Zihin eksikliği teorisi ile ilişkili diğer koşullar arasında aşırı alkol kullanımı, depresyon, disfori ve gelişimsel dil bozukluğu bulunur. Bu durumların her birinde, sınırlı bir zihin teorisi kapasitesi, genellikle diğerlerini anlama ve onlarla ilişki kurma güçlüğüne neden olur.

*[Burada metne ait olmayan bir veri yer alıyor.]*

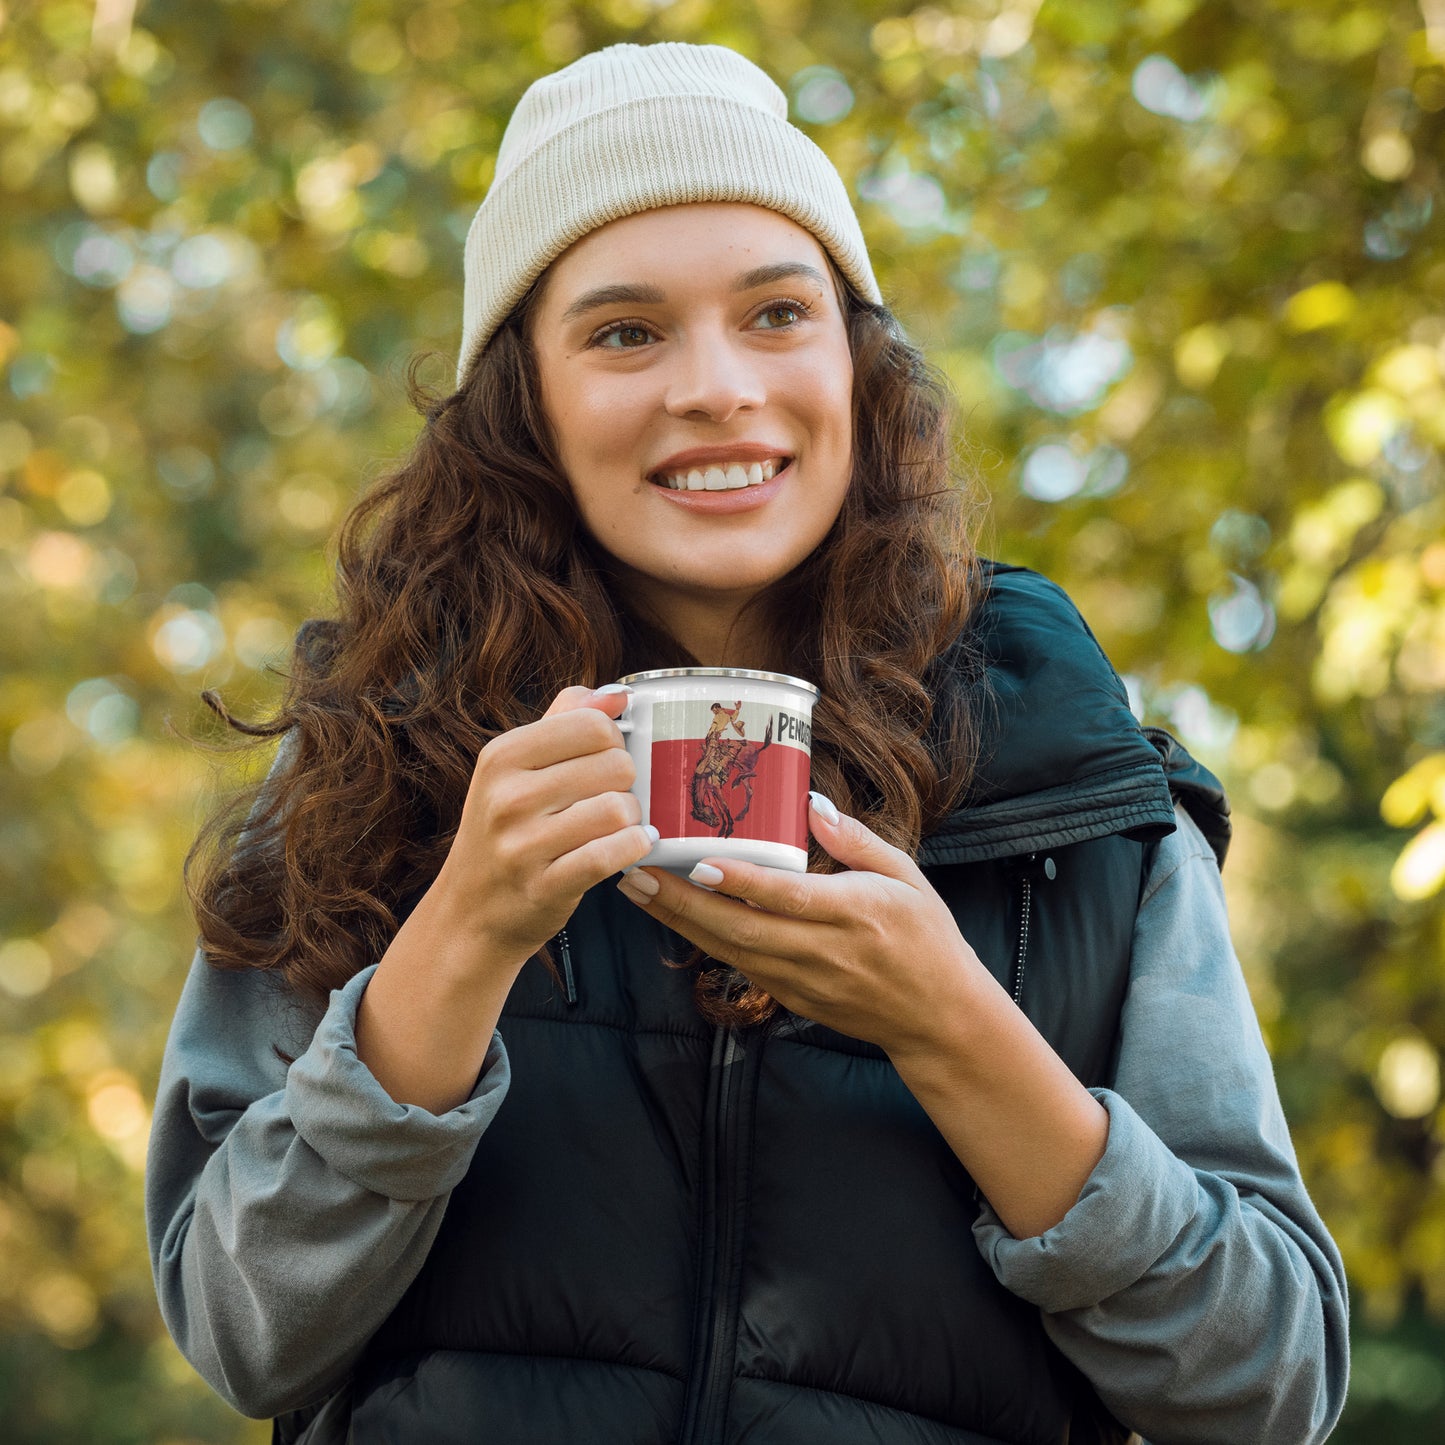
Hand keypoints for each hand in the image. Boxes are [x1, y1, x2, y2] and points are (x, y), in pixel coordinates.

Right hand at [434, 684, 655, 969]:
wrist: (471, 913)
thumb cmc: (505, 832)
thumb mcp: (515, 769)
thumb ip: (564, 721)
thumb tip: (617, 693)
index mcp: (501, 756)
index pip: (591, 724)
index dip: (614, 740)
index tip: (605, 759)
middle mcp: (507, 797)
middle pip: (614, 764)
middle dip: (627, 781)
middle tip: (612, 796)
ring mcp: (523, 845)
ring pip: (618, 808)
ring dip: (632, 818)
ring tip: (620, 824)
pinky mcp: (545, 886)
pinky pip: (611, 854)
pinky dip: (634, 847)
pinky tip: (633, 845)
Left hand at [616, 796, 979, 1056]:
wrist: (940, 1018)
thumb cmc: (927, 937)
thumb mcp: (907, 876)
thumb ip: (856, 839)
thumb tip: (808, 802)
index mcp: (855, 912)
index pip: (787, 898)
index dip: (740, 882)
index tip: (697, 862)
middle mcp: (824, 951)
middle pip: (741, 929)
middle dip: (682, 903)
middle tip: (636, 871)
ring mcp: (804, 981)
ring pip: (730, 951)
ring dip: (680, 922)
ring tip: (637, 889)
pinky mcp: (793, 999)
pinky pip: (740, 967)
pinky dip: (704, 941)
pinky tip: (673, 916)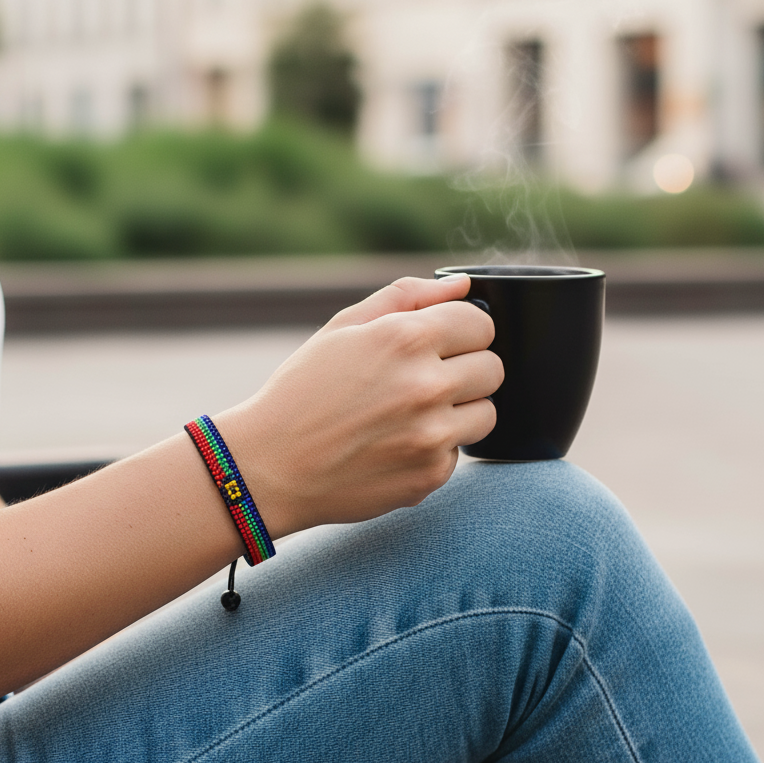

Zihin ve Hayvanlar Teorisi
Hayvanların insanlarınki gibi bir zihin teorisi kapasitesi geliştirip geliştiremeyecekleri büyük ölçüde belirsizdir. Başkalarının zihinlerinin bizimkine benzer şekilde işlediğini anlayabilsek de, bizden doğuştan farklılıkları nedeniyle hayvanların bilişsel yeteneklerini bilmek veya öğrenmek zordur. İnsan olmayan hayvanların sınırlı dil kapasitesi, onlara zihin kuramını atfetmede ek bir zorluk arz eder, çünkü dil genellikle zihin kuramının gerekli bir bileşeni olarak görülür.
Kaynak: Pixabay.com
Bununla birlikte, bu sınırlamalara rağmen, araştırmalar çoğu zaman üretken bir şekilde insan ve hayvan davranışının taklit, bakış ve dikkat gibi zihin teorisiyle yaygın olarak ilişkilendirilen yönlerine odaklanabilir. Çalışmalar genellikle primatlar gibi insanlarla yakından ilişkili hayvanların yanı sıra, kuşlar ve köpekler gibi sosyal etkileşim için özel bir yetenek sergileyen hayvanlara odaklanır.
Zihin teorisi ve hayvan bilişi arasındaki ilişkiye yönelik araştırmalar halen devam ederken, bazı araştırmalar, hayvanların, insan olmayan hayvanların zihin teorisi için bir miktar kapasiteye sahip olabileceklerini gösteren, insanlarda ortak olan birçok ön özelliğe sahip olabileceğini gösteriyor. Bu hayvanlar genellikle birbirleriyle iletişim kurabiliyor, başkalarının davranışlarını ve motivasyonlarını kavrayabiliyor ve hatta diğer zihinlerin karmaşık bir anlayışını gösterebilecek şakalar yapabiliyor veya şakalar yapabiliyor.
Zihin Teorisinin Felsefi Kökleri
5 numaralı melek ne anlama geliyor
Psikolojide zihin teorisi kavramı yirminci yüzyıl boyunca gelişirken, zihin teorisi aynı zamanda Kartezyen düalizminden günümüze anlama, bilgi ve diğeriyle ilgili felsefi tartışmalarda çok daha erken köklere sahiptir.
Bugün, zihin teorisini incelemeye dahil olan filozoflar, insan zihninin başkalarını anlama ve onlarla ilişki kurma biçimine dair yeni bir anlayış geliştiriyorlar. Bu felsefe dalı, insanın kendini ve başkalarını anlamasıyla ilgili yeni sonuçlara varmak için genellikle psikoloji, sinirbilim ve davranış biliminden verimli içgörüler içerir.
Kendinizi daha fazla anlamak veya başkalarıyla nasıl daha iyi etkileşim kurduğunuzu anlamak için yardıma ihtiyacınız olduğunu düşünüyor musunuz? BetterHelp'in çevrimiçi terapi hizmetleri, ruh sağlığı desteği arayanlar için güçlü bir kaynaktır. Bugün çevrimiçi terapi hakkında daha fazla bilgi edinmek için iletişime geçin.